* _Work instruction_:
Transcribe the text of every record below line by line, keeping each line unchanged, and leave the pictures out of your answer.

* _Data_:

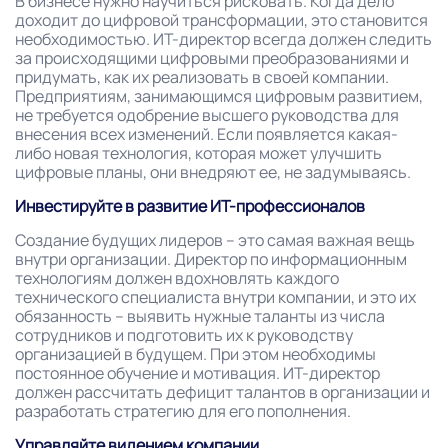
В бизнесе нужно научиться рисковать. Когда дело
доходит до цифровой трансформации, это становится
необходимостью. ИТ-директор всегда должен следить
за происходящими цифровыми преобразованиями и
придумать, как их реализовать в своей компании.
Предприятиям, занимающимся цифровым развитием,
не требуется одобрение высшего руководства для
внесения всех изменений. Если появляется какая-
либо новая технология, которая может улучшить
цифровые планы, они внедряют ее, не задумываясь.
Инвестируйте в развитие ИТ-профессионалов
Создание будущих лидеров – это самая важная вещь
внутри организации. Директор по информационным
технологиям должен вдохновлять каждого
технического специалиста внутри компании, и это их
обязанность – выявить нужные таланты из числа
сотрудников и подготовить их к руководству
организацией в будущем. При этом необходимы
постоянное обучение и мотивация. ИТ-директор
должен рассчитать дефицит талантов в организации и
разработать стратегию для его пополнения.
Управляйте видением компании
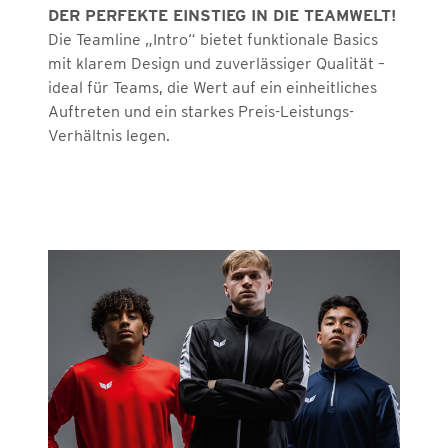
DER PERFEKTE EINSTIEG IN DIE TEAMWELT!
Die Teamline „Intro“ bietet funktionale Basics
mit klarem Design und zuverlässiger Qualität –
ideal für Teams, die Wert auf ein einheitliches
Auftreten und ein starkes Preis-Leistungs-
Verhältnis legen.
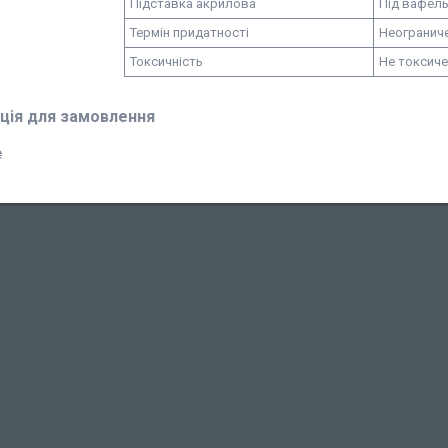
Підставка акрилова
Під вафель
Термін придатності
Неогранич
Токсичність
Не токсич
ція для замовлення
₴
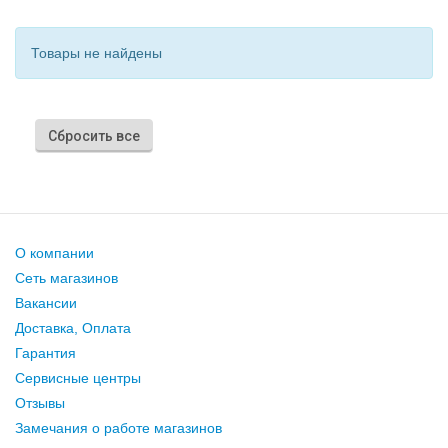
Товары не найдены
Сбросить все
О компании
Сеть магазинов
Вакансии
Доставка, Оплата
Гарантия
Сервисные центры
Отзывы
Замечания о работе магазинов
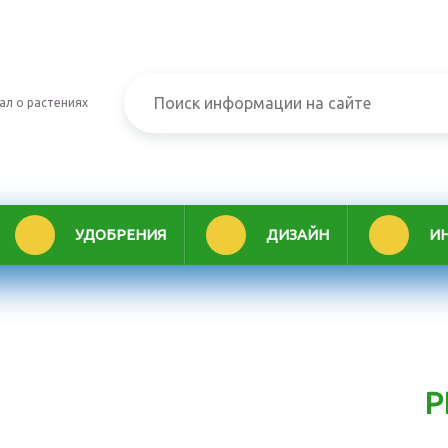
ал о растениях
УДОБРЕНИЯ
ДИЗАЙН
И
Р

* _Expected answer_:
В бизнесе нужно научиться рисковать. Когда дело
доходит до цифровой трансформации, это становится
необходимостью. ИТ-директор всегда должен следить
за происходящими цифровыми преобразованиями и
придумать, как их реализовать в своей компании.
Предприятиям, занимающимся цифровым развитием,
не требуется одобрение высшего руководства для
внесения всех изменений. Если появляется какая-
либо новая технология, которая может улучшить
цифровые планы, они внедряют ее, не задумываясь.
Инвестируйте в развитие ИТ-профессионалов
Создание будущих лидеров – это самая важная вещь
внутри организации. Директор по информационным
технологиям должен вдохновлять каждого
технического специалиста внутри компании, и это их
обязанность – выявить нужные таланты из числа
сотрудников и подготовить их к руководству
организацией в будущем. При этом необходимы
постоянное обучение и мотивация. ИТ-директор
должен рассчитать дефицит талантов в организации и
разработать стратегию для его пополнения.
Управляйте видением компании
DER PERFEKTE EINSTIEG IN DIE TEAMWELT!
Die Teamline „Intro“ bietet funktionale Basics
mit klarem Design und zuverlässiger Qualität –
ideal für Teams, die Wert auf ein einheitliches
Auftreten und ein starkes Preis-Leistungs-
Verhältnis legen.
Підставка акрилова
Під вафель
Термін придатності
Неогранич
Токсичність
Не токсич
ція для замовлення
₴
Товары не найдены
Сбросить все
О компании
Сеть магазинов
Вакансии
Доставка, Оплата
Гарантия
Сервисные центры
Отзывы
Замечания о работе магазинов
ал о растениях
УДОБРЕНИЯ
ДИЗАЙН
И
Р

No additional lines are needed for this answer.